[SOURCE]:
----------

In an act of triumph upon purchasing Twitter, Elon Musk entered its headquarters holding a kitchen sink with a grand smile upon his face. This act was captured by him tweeting, “Entering Twitter HQ – let that sink in!” However, while the use of the idiom itself was apt, along with the visual pun and meme of it—a significant statement made independent of a kitchen/bathroom sink at a doorway wanting to come inside afterwards—there was a great insidiousness grounding this performance which ends up obsolescing the idiom and the meme.
How so?
Because the building and its doorway (and not just the building and doorway of Twitter, but buildings and doorways everywhere else, digital or not), the sink, future visitors, and your very self—the sponge, that which is to be sunken into as per the idiom—have all been commandeered as a part of the economic logic of Surveillance Capitalism.1
When we use the idiom “let that sink in,” we do so after something interesting, surprising, or consequential is said so it can be properly comprehended, akin to penetrating the mind.2 Yet, with Surveillance Capitalism and Instrumentarian Power,3 this no longer takes place.
If our behaviors (which can be claimed [theoretically and acquisitively] to be extensions of our attention and awareness)—including the behaviors of all devices a part of the Internet of Things—are extracted as behavioral surplus, then absolutely everything is interesting, surprising, and consequential due to the confirmation or disconfirmation of Surveillance Capitalist prediction products that mediate it all. It is totally redundant to “let” the “that” of “let that sink in” “sink in” when absolutely everything perturbs “that” to “sink in.”

----------

[PROVIDED RECORDS]:
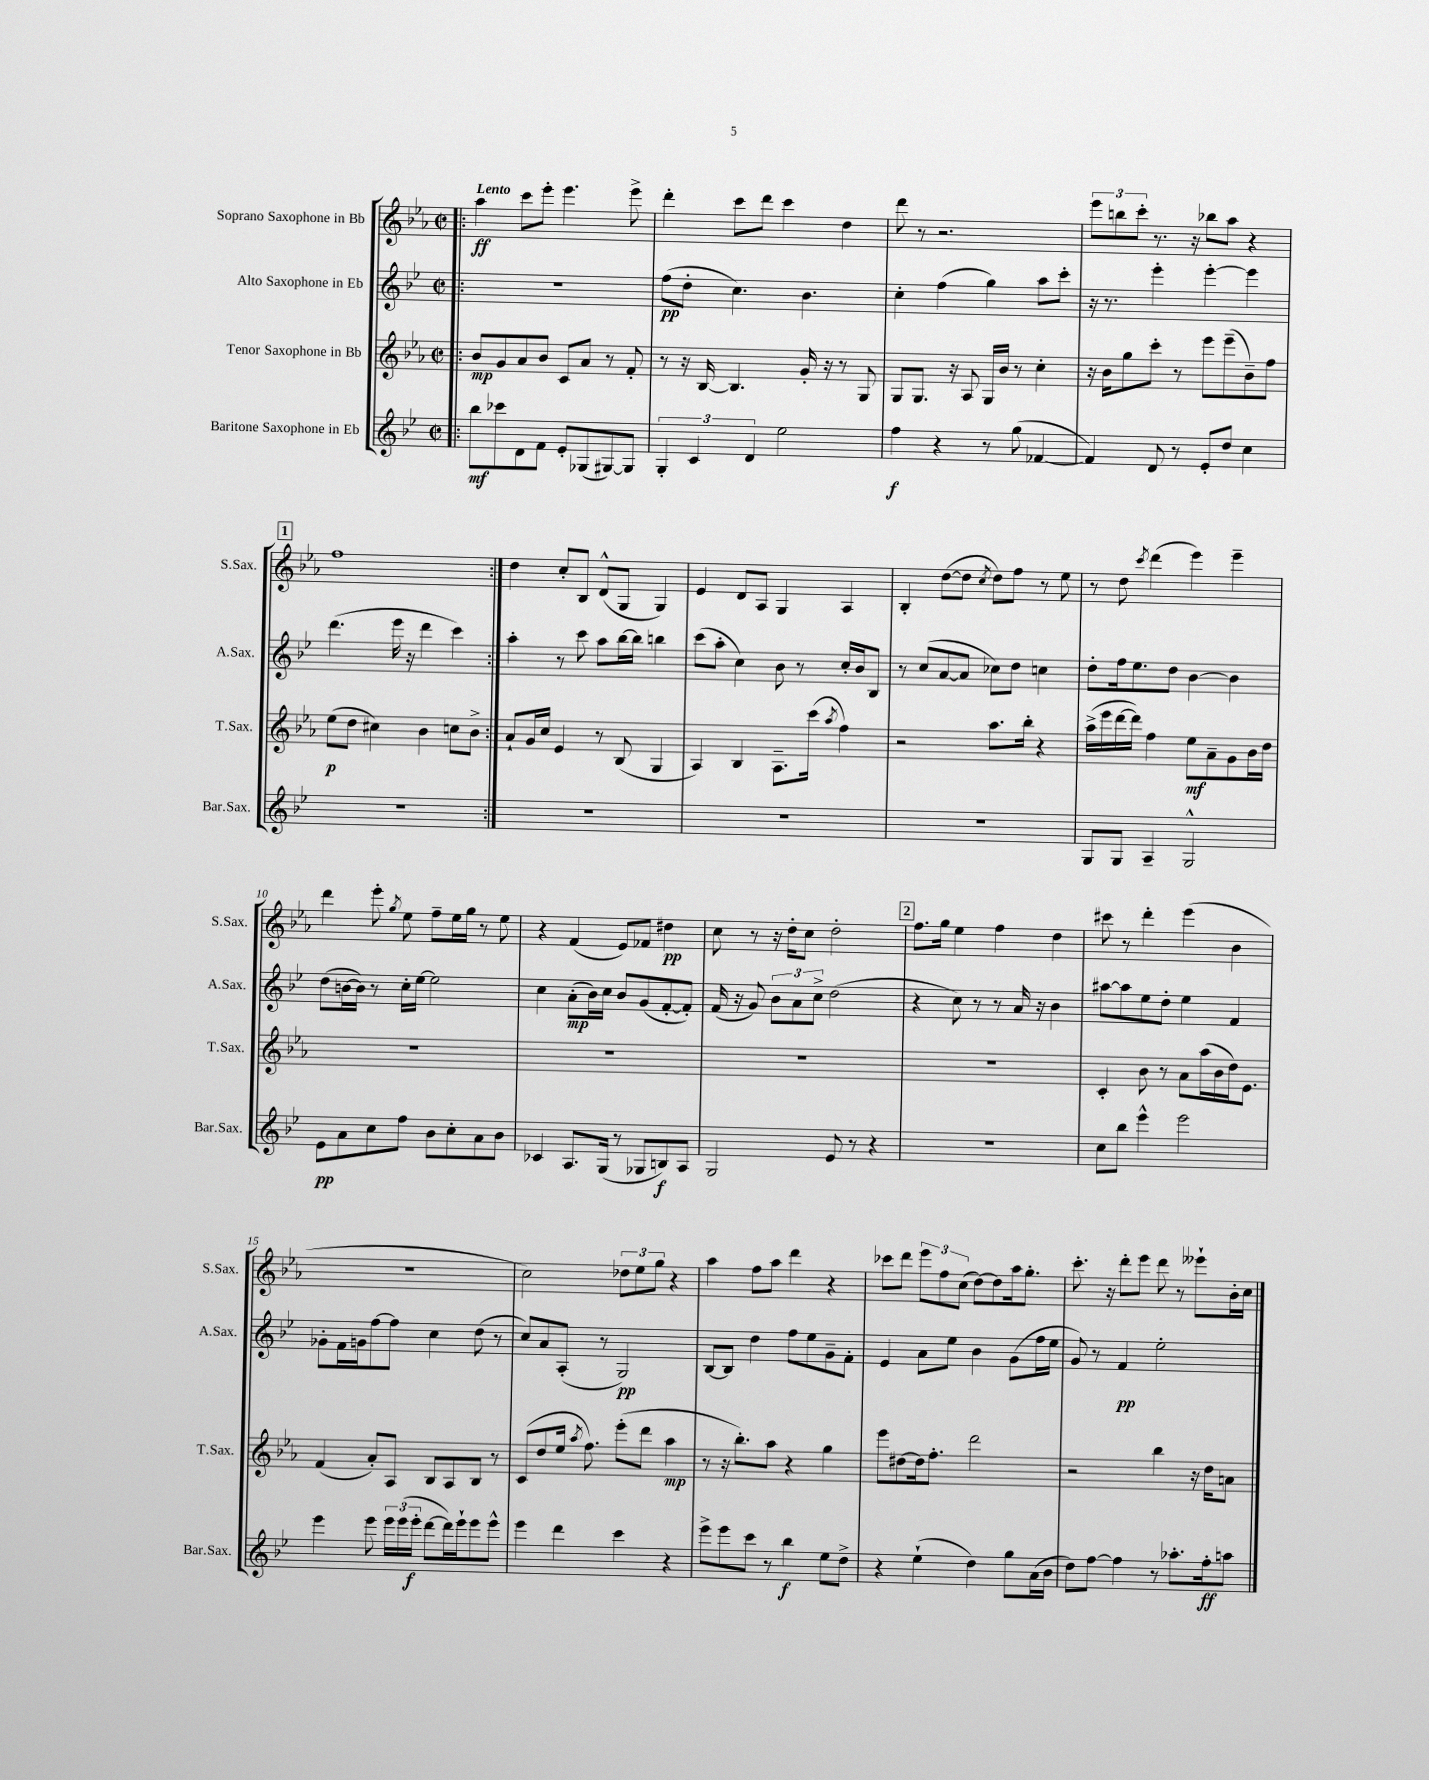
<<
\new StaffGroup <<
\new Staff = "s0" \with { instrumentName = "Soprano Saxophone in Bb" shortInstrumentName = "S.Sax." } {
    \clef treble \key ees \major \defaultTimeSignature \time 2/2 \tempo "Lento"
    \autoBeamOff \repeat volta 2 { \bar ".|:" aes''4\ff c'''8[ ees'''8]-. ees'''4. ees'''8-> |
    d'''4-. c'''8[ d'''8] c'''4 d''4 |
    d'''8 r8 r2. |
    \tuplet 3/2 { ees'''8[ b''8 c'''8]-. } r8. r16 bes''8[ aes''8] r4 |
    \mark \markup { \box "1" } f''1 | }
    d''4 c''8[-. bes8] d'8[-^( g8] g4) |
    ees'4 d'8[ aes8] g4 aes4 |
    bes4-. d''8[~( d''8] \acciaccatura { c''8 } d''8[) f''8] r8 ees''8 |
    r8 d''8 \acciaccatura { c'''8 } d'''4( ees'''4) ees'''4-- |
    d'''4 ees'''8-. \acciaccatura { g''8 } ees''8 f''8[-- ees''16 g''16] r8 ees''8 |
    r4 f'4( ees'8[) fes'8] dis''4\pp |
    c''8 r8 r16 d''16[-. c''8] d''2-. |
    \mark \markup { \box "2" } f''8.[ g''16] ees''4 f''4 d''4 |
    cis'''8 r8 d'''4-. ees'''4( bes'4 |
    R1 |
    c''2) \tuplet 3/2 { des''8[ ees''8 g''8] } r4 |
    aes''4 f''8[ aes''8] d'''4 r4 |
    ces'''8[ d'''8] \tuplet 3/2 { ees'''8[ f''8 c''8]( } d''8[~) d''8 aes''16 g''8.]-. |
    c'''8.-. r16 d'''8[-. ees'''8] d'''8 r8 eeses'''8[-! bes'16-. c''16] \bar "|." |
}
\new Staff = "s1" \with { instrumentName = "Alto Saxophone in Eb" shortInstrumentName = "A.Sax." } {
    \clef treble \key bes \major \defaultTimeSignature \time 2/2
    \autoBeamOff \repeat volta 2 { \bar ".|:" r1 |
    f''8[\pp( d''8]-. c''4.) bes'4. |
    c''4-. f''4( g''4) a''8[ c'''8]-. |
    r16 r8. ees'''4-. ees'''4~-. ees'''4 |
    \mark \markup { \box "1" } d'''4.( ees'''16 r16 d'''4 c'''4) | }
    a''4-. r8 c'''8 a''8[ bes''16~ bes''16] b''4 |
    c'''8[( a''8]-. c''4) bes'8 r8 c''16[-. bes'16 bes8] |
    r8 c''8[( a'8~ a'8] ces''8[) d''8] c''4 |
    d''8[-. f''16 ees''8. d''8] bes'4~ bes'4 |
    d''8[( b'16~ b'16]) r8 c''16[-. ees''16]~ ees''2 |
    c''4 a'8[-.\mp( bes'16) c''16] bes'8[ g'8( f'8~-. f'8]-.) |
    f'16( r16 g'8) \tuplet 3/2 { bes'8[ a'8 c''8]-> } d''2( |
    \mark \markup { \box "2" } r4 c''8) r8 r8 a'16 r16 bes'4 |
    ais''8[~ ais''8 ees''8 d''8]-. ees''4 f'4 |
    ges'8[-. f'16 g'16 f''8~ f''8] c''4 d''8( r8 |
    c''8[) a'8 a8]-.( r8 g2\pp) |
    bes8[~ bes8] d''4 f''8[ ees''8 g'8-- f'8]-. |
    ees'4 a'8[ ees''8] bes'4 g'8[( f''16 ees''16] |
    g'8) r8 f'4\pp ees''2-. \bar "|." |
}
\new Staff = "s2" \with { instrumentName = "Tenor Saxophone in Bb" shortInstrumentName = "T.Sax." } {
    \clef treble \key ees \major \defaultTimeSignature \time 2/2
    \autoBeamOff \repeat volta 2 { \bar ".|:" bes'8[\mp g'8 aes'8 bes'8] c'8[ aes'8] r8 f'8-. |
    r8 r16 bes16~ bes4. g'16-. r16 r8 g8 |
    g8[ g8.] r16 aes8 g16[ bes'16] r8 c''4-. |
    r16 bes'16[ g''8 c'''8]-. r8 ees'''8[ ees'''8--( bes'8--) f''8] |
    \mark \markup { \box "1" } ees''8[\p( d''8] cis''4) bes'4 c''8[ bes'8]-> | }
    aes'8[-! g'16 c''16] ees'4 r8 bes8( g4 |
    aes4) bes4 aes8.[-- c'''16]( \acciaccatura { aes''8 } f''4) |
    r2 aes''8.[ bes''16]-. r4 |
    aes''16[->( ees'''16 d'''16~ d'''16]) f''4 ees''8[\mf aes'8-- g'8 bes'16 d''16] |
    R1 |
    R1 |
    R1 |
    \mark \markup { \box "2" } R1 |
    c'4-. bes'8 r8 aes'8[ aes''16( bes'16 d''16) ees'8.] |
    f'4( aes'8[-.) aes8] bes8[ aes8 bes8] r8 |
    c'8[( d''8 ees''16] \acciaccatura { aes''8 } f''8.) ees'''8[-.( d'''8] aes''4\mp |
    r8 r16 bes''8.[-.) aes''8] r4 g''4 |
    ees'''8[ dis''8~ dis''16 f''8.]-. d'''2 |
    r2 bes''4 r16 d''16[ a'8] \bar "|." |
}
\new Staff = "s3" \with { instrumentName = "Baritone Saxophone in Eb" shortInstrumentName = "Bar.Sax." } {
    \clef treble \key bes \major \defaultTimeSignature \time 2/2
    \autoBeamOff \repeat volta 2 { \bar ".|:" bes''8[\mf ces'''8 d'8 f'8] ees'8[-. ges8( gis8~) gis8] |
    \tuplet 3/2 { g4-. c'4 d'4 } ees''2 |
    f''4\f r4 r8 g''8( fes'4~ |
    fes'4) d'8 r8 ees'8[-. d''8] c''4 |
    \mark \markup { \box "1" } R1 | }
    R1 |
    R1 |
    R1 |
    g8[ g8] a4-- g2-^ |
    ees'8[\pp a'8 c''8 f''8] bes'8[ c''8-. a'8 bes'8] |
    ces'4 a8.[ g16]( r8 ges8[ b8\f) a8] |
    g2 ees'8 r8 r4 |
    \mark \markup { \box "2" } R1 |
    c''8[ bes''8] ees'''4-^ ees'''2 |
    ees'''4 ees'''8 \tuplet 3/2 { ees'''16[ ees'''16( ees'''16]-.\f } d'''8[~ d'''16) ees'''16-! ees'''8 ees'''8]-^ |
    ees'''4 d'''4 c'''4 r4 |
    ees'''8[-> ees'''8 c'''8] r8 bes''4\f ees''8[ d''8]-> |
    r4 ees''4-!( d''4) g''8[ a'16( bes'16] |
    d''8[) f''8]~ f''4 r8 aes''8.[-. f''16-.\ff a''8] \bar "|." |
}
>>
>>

----------

Answer these questions from the essay on the idiom "let that sink in":
(a) What was Elon Musk holding when he entered Twitter's headquarters?
(b) According to the essay, after what kind of statement do we use the idiom?
(c) As what are our behaviors said to be extracted?
The lines have nothing to do with the essay.

(a) A kitchen sink.
(b) After something interesting, surprising, or consequential is said.
(c) As behavioral surplus.